Femme de journaliste en danger

Dans "Un Coeur invaincu", Michael Winterbottom filme avec sobriété le cauchemar vécu par Mariane Pearl pendant l'enlèvement de son mari, journaliste américain, en janvier 2002 à Karachi, avant d'être assassiné. Angelina Jolie s'investit à fond dans le rôle de cette femme torturée d'angoisse mais farouchement déterminée à ne pas céder à la panique.

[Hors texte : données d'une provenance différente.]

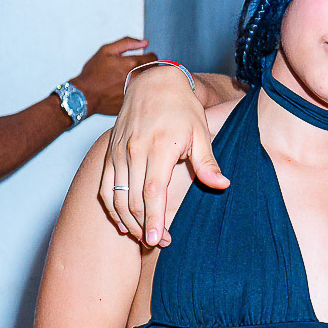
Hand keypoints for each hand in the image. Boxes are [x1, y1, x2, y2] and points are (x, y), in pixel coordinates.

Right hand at [71, 38, 152, 115]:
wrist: (83, 95)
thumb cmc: (93, 72)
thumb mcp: (106, 51)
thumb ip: (127, 43)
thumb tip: (146, 42)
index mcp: (132, 63)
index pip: (153, 57)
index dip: (149, 56)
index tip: (143, 59)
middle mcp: (137, 78)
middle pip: (155, 71)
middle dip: (149, 68)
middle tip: (136, 70)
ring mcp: (136, 92)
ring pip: (151, 84)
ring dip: (146, 81)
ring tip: (132, 81)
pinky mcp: (133, 103)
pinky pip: (144, 96)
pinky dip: (140, 93)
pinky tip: (128, 92)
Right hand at [98, 64, 227, 244]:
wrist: (153, 83)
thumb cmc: (181, 108)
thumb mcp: (201, 131)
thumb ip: (207, 161)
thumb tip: (223, 185)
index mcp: (159, 146)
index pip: (153, 190)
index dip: (154, 218)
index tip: (158, 240)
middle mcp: (133, 150)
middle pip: (133, 199)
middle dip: (144, 226)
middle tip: (157, 244)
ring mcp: (118, 152)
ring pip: (116, 197)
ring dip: (127, 221)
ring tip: (143, 237)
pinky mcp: (109, 153)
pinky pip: (104, 187)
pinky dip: (111, 208)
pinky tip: (124, 222)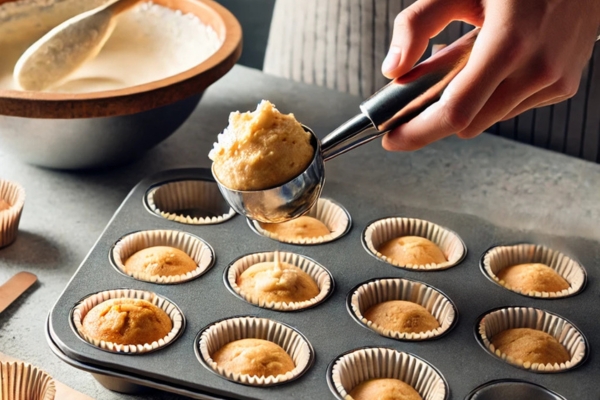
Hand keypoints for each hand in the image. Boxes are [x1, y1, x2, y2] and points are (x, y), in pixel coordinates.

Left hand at [380, 0, 599, 150]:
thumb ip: (416, 24)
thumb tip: (393, 68)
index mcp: (509, 43)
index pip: (455, 111)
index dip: (418, 131)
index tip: (393, 138)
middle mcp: (537, 69)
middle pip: (468, 124)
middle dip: (437, 115)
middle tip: (421, 90)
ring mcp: (554, 81)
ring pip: (488, 119)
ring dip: (468, 103)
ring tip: (466, 63)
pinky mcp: (563, 87)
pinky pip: (512, 108)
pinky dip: (493, 96)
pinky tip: (493, 65)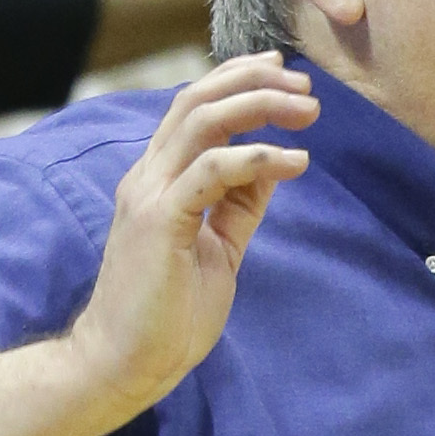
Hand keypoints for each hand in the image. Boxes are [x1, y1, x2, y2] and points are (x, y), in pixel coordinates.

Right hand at [63, 55, 316, 414]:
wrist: (126, 362)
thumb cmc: (167, 312)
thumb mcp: (218, 246)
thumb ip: (239, 204)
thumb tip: (273, 166)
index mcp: (159, 179)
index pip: (194, 107)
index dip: (238, 80)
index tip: (285, 73)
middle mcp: (149, 176)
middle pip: (197, 99)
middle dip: (255, 81)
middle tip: (306, 87)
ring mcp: (149, 195)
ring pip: (202, 120)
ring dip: (260, 106)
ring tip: (308, 113)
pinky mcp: (159, 220)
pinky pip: (211, 170)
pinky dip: (258, 157)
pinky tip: (296, 161)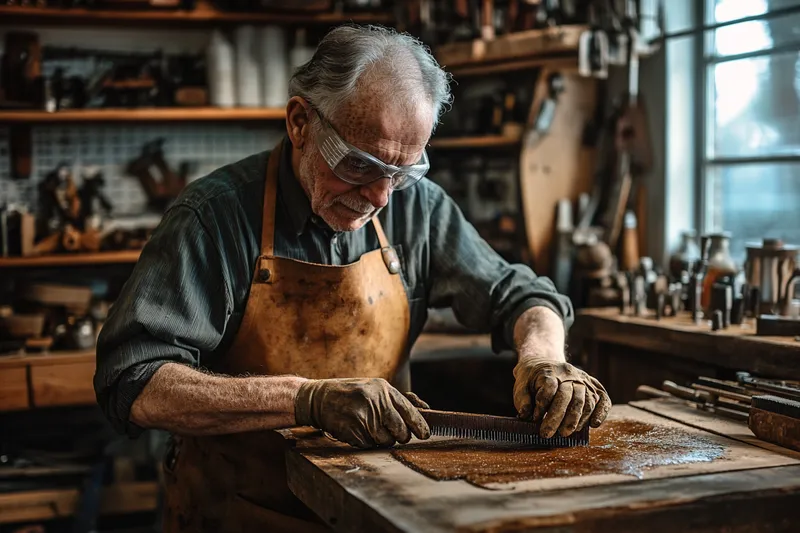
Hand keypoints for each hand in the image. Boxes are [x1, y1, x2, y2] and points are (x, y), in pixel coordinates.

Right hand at [294, 378, 430, 447]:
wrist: (318, 398)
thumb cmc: (350, 393)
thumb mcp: (374, 388)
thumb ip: (398, 400)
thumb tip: (425, 409)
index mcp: (384, 389)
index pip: (409, 411)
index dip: (420, 426)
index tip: (425, 434)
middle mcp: (376, 402)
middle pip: (401, 431)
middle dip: (400, 436)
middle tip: (395, 435)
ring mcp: (364, 417)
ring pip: (386, 441)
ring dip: (382, 440)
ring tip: (370, 428)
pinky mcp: (353, 431)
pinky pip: (369, 445)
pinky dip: (367, 442)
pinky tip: (358, 430)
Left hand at [513, 357, 610, 437]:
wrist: (544, 362)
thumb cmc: (532, 378)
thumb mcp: (520, 384)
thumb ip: (521, 398)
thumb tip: (525, 414)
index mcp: (550, 371)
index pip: (549, 388)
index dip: (542, 405)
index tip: (535, 419)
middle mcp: (569, 374)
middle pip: (567, 396)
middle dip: (557, 418)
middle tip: (548, 434)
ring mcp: (583, 379)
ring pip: (585, 399)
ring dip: (577, 419)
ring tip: (565, 433)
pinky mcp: (593, 385)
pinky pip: (603, 398)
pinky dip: (601, 412)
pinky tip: (594, 425)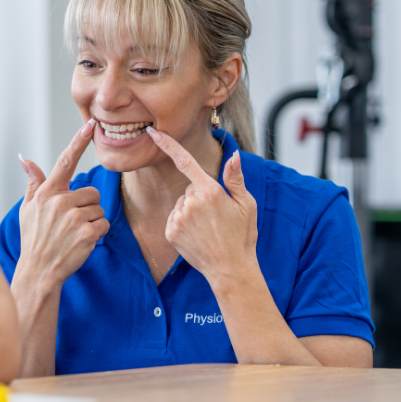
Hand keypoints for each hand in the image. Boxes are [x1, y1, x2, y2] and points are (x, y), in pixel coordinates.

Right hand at [15, 119, 109, 286]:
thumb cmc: (33, 239)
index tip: (89, 125)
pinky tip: (81, 242)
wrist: (38, 271)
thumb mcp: (28, 208)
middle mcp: (60, 202)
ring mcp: (74, 218)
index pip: (64, 161)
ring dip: (92, 220)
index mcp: (47, 193)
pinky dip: (97, 233)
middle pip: (91, 192)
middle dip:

Dans les récits d'histoires réelles et dramatiques, on sait gré aux réalisateurs qui font preuve de sobriété et de décence, ne cédant pas à la tentation de dramatiser des tragédies qui le sont suffisamment sans en rajouter. L'anglais Michael Winterbottom est de ceux-là. Adaptant le récit de la journaliste française Mariane Pearl sur l'enlèvement et l'assassinat de son mari, en 2002 au Pakistan, non seulement il évite de tirer sur la corde sensible, mais en outre il ne s'aventure pas dans l'inconnu, ne relatant que les faits avérés, s'interdisant de broder sur les conditions de détention de Daniel Pearl et sur les tortures qu'il a subies, lesquelles resteront, sans doute à jamais, inconnues.

Cinéaste prolifique et polyvalent qui a sorti l'an dernier deux films très différents, l'un documentaire, "The Road to Guantanamo", l'autre comédie historique, "Tournage dans un jardin anglais", Winterbottom s'en tient cette fois au livre éponyme de Mariane Pearl et fait revivre avec un maximum d'intensité le mois d'angoisse qu'elle a vécu, fin janvier 2002, après le kidnapping de son mari, journaliste américain, par des activistes pakistanais. Ce livre, elle l'a publié en novembre 2003, en contrepoint à celui, très controversé, écrit par Bernard-Henri Lévy quelques mois auparavant.

Au dernier festival de Cannes, le film était présenté hors compétition, en présence et avec le soutien de la veuve du journaliste qui se félicitait de l'appui apporté à la production par deux immenses stars d'Hollywood - qui ont du même coup redoré leur blason -, Brad Pitt, le producteur à travers sa société Plan B Entertainment, et son épouse Angelina Jolie. Elle-même enceinte pendant le tournage tout comme l'était Mariane au moment des faits, Angelina s'est complètement investie dans son personnage et l'interprète avec une totale crédibilité.

Le 23 janvier 2002, tandis que la guerre fait rage en Afghanistan, Mariane Pearl se trouve à Karachi, au Pakistan, en compagnie de son mari, journaliste au "Wall Street Journal" qui enquête sur Richard Reid, le terroriste du vol Paris-Miami. Jusque là tout va bien, le couple de jeunes époux file le parfait amour, tous deux journalistes convaincus que, malgré le lourd climat de l'après-11 septembre, le dialogue est toujours possible entre les cultures.

Le soir même, le reporter qui, par l'entremise d'un "fixer" (contact), devait interviewer l'un des chefs présumés d'un groupe terroriste, est enlevé par un mouvement djihadiste pakistanais. Aussitôt, des photos de l'otage accusé d'être un espion juif circulent sur Internet. Réfugiée dans la maison de son amie Asra, une amie et collègue de son mari établie à Karachi, Mariane se retrouve au centre d'une agitation frénétique. Enquêteurs pakistanais, policiers anti-terroristes, inspecteurs de l'agence de renseignements ISI et du FBI américains, rivalisent de nervosité en tentant de retrouver la trace du disparu.

Tourné pour une bonne partie au Pakistan, sur les lieux mêmes des faits - ce qui ne fut pas sans risques pour l'équipe - le film rend parfaitement compte du climat de tension extrême suscitée par l'affaire, avec sa cascade de vraies et de fausses nouvelles, de manipulations, de provocations aussi bien du côté des réseaux terroristes que de celui des autorités pakistanaises qui enquêtent sur l'enlèvement, sans parler de l'opacité générale, rendant suspects les chauffeurs de taxi, les "fixers", les gens de maison ...

Haletante, parfois d'une extrême violence, avec ses courses poursuites dans les rues de Karachi, l'enquête dans les milieux les plus occultes de la société pakistanaise se termine brutalement un mois plus tard, lorsque le 21 février une vidéo diffuse sur Internet l'image du corps mutilé de Daniel Pearl. Pendant sa longue attente, Mariane a toujours refusé d'envisager une fin aussi cruelle. De même, elle a refusé de voir la vidéo en question. De même le réalisateur s'est refusé à la montrer dans son film. C'est sans doute la meilleure réponse à apporter à la barbarie.